Смена начиналась в шесть утра. Обычно Поленька вставала в пять, тихо, чтобы не разбудить хозяев, выходила во двор, умывалась там и торопливо выскальзывала на улицу. Привыкла не завтракать, потому что это никогда не удавалось: электроплиткой пользоваться было нельзя, а разводить приспособленную во дворе печку, вырытую в земле, не хотелось, да и времени не хватало.

Вместе с ней бежала на трамвайную остановку соседка Нина Петровна с двухлетней дочкой.

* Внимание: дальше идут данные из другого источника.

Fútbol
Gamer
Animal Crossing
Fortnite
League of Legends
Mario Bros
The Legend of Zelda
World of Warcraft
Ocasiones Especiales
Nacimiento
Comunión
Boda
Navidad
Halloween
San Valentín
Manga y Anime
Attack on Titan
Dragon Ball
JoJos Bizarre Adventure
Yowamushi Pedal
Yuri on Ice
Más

Девочку несли попеременно. В сущности, Нина Петровна была не соседкой, они как бы сроднились. Жили вместе в маленькой комнате с серыми стенами. Хозяева, милые добрые люди, теснились рядом, за перегородкой. Несмотря на тесноту, жили дружно, и сама теснота воспринималась как нечто само собой разумеющееся. Лишь много лет спустя, вспоминая хозяев, Раечку, казавшуюся пожилой, а на самом деле не достигшую и сорока лет, ее мужа, молчаливого исполнительного инвалида с поврежденной от рождения рукой, вспоминая их безропотность, терпение, иногда неподдельное радушие, Поленька поражалась — ведь хозяевам приходилось несладко.

С Ниной Петровной у нее сложились самые близкие отношения, они вместе начали работать на «Сельмаше». Поленька, как и Нина Петровна, сперва была в механическом, а потом обеих перевели в ОТК.

Каждое утро, отправляясь на работу, Нина Петровна нервничала, расстраивалась, потому что двухлетняя Наташка начинала плакать, едва выходили на улицу. Понимала кроха, что ей грозит новый поход в ясли. Пока шли к остановке, ехали на трамвае, Наташка плакала все сильней и сильней, твердила без конца: «Амой… амой…» В яслях сестрам уже приходилось отрывать ее от матери, а крик стоял такой, что Поленька первое время плакала, готова была сама остаться с ребенком и удивлялась, почему Нина Петровна не совершит какого-нибудь безумства. Уж о своем ребенке Поленька не так бы позаботилась.

Когда они покидали ясли, Нина Петровна с бледным лицом, с бледными губами казалась даже в солнечное утро выходцем с того света. Они втискивались в другой трамвай, чтобы попасть на «Сельмаш», иногда висели на подножках. Нина Петровна всю дорогу молчала. Но Поленька уже забывала о ней, с любопытством оглядывала улицы: люди в незнакомом обличье, обнесенные глиняными загородками — дувалами дворы, зеленые абрикосовые деревья — все интересовало ее. Оранжевые огоньки спелых абрикосов радовали ее, как будто предвещали добрую перемену.

Глядя на тонкий профиль Нины Петровны, спадающую черную прядь красивых волос, Поленька иногда удивлялась, как у такой молодой женщины может быть четверо детей. Кроме дочки еще трое мальчишек. Те были в детском доме, и Нина Петровна раз в месяц ездила их навещать. О муже Поленька не спрашивала, одно время даже думала, что его нет, но потом выяснилось, что муж на фронте, но уже почти полгода ни писем, ни похоронки, ничего другого, пропал без вести. А Нина Петровна боится писать и выяснять.

Трамвай дребезжал и скрипел, но бежал ходко и останавливался прямо у проходной.

— Я все уговариваю себя, что это не самое страшное, но что же может быть страшней? — сказала однажды Нина Петровна, очевидно продолжая думать о Наташке после отчаянного расставания в яслях. — Чтобы вот так, каждый день мучить ребенка? Я знаю, я не права, но сердце у меня когда-нибудь разорвется.